Abstract
Introduction and Objective
Current cartilage repair strategies lack adequate tissue integration capacity and often present mechanical failure at the graft-to-host tissue junction. The design of multilayered osteochondral tissue engineering (TE) constructs is an attractive approach to overcome these problems. However, calcium ion-release from resorbable bone-replacement materials was suggested to compromise chondrogenic differentiation of adjacent cartilage tissue and it is unclear whether articular chondrocytes (AC) or mesenchymal stroma cells (MSC) are more sensitive to such conditions. Aim of the study was to compare how elevated calcium levels affect cartilage matrix production during re-differentiation of AC versus chondrogenic differentiation of MSC. The results of this study will help to identify the ideal cell source for growth of neocartilage adjacent to a calcified bone replacement material for design of multilayered osteochondral TE approaches.
Materials and Methods
Expanded human AC and MSC (6–12 donors per group) were seeded in collagen type I/III scaffolds and cultured under standard chondrogenic conditions at control (1.8mM) or elevated (8.0mM) CaCl2 for 35 days.
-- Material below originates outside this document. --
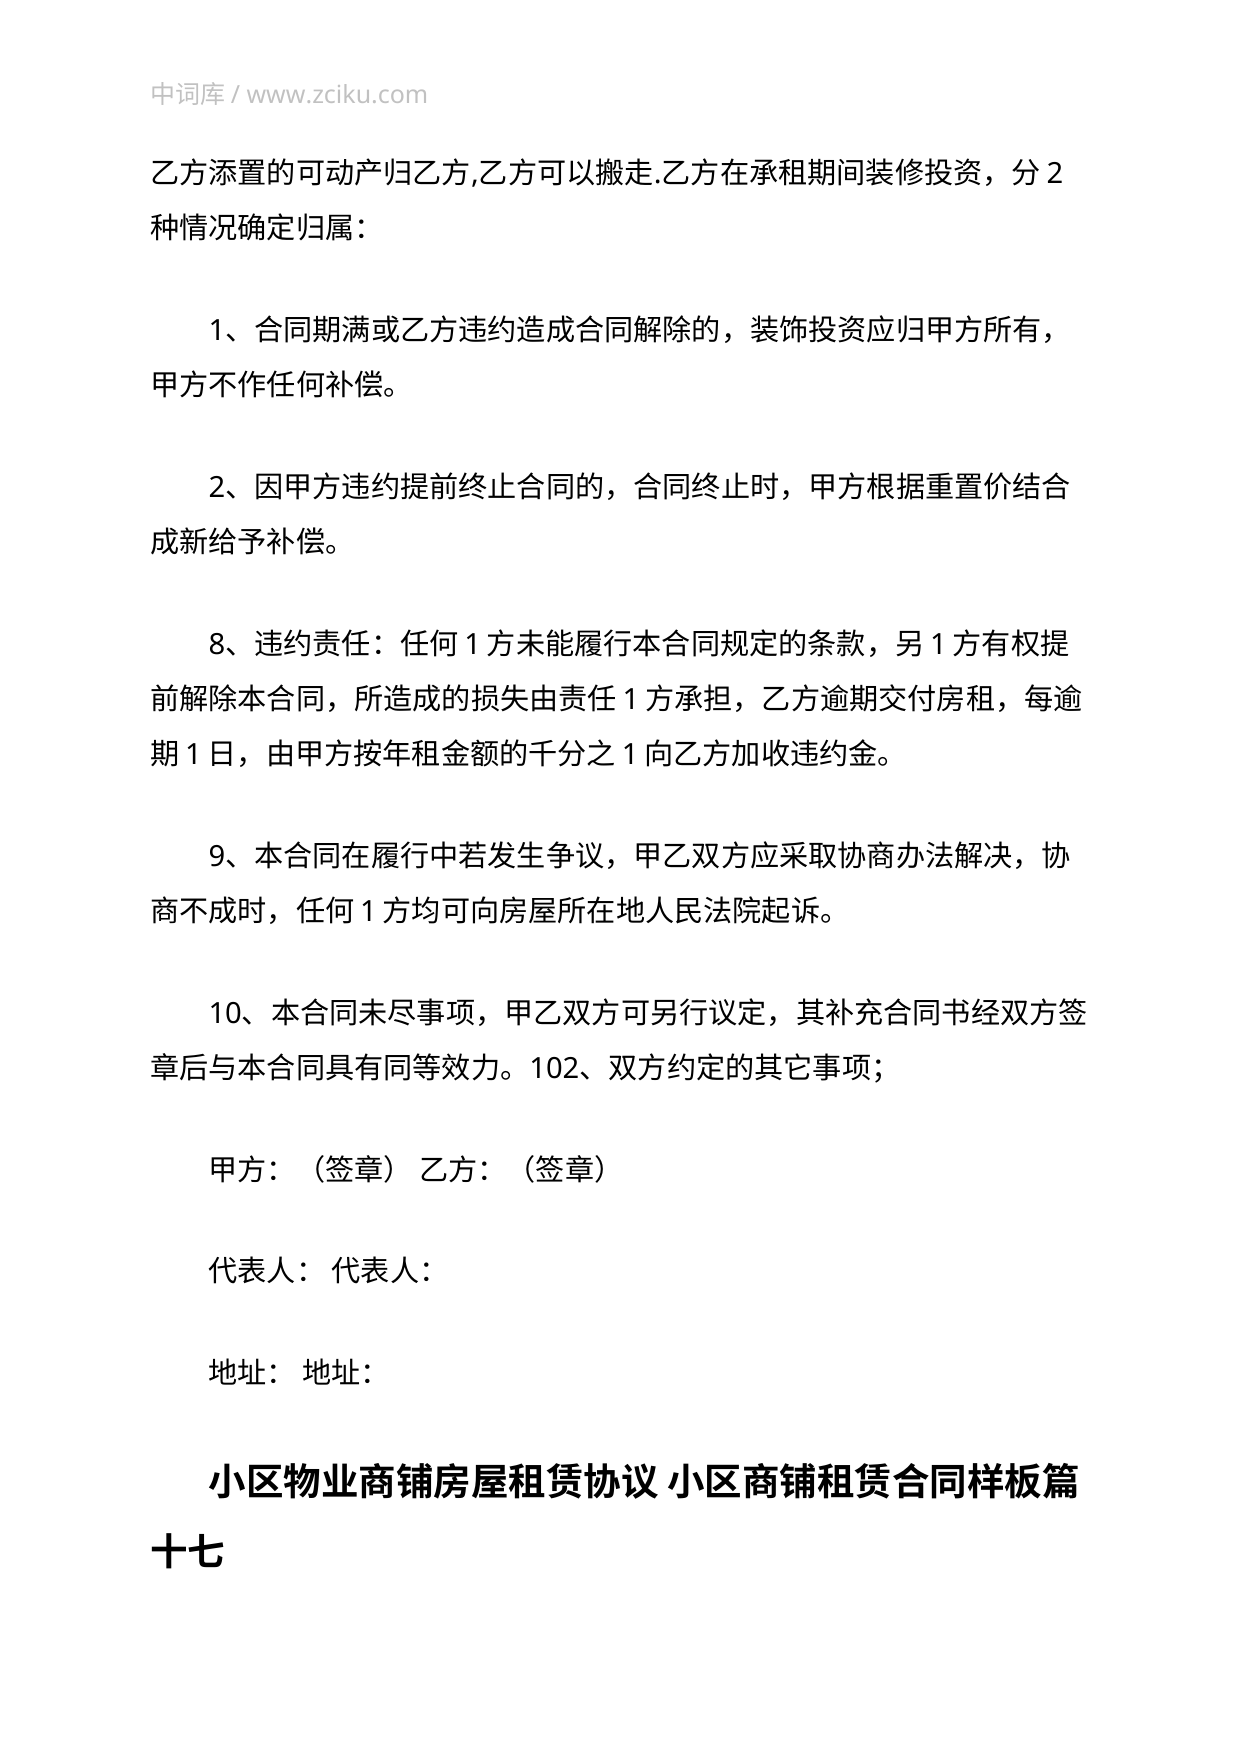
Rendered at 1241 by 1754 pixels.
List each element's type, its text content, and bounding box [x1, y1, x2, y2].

Proteoglycan and collagen production were assessed via radiolabel-incorporation, ELISA, qPCR and Western blotting. Differences between groups or cell types were calculated using the non-parametric Wilcoxon or Mann-Whitney U test, respectively, with p < 0.05 considered significant.
Results
Elevated calcium significantly reduced GAG synthesis (63% of control, p=0.04) and chondrogenic marker expression of AC, lowering the GAG/DNA content (47% of control, p=0.004) and collagen type II deposition (24% of control, p=0.05) of neocartilage compared to control conditions. Opposite, at elevated calcium levels MSC-derived chondrocytes significantly increased GAG synthesis (130% of control, p=0.02) and collagen type II content (160% of control, p=0.03) of cartilage compared to control tissue. Chondrogenic and hypertrophic marker expression was insensitive to calcium levels in MSC-derived chondrocytes. As a result, maturation under elevated calcium allowed for a significantly higher GAG/DNA content in MSC-derived samples compared to AC constructs, although under control conditions both groups developed similarly.
Conclusions
AC and MSC showed an opposite reaction to elevation of calcium levels regarding cartilage matrix production and we propose MSC as a preferred cell source to grow chondrocytes in vicinity to calcified bone replacement materials. Since MSC remained prone to hypertrophy under elevated calcium, trizonal cartilage TE constructs, where an AC-layer is separated from the bone replacement phase by an intermediate layer of MSC appear as an ideal design for multilayered osteochondral TE with respect to calcium sensitivity of cells and protection of the upper cartilage layer from hypertrophy.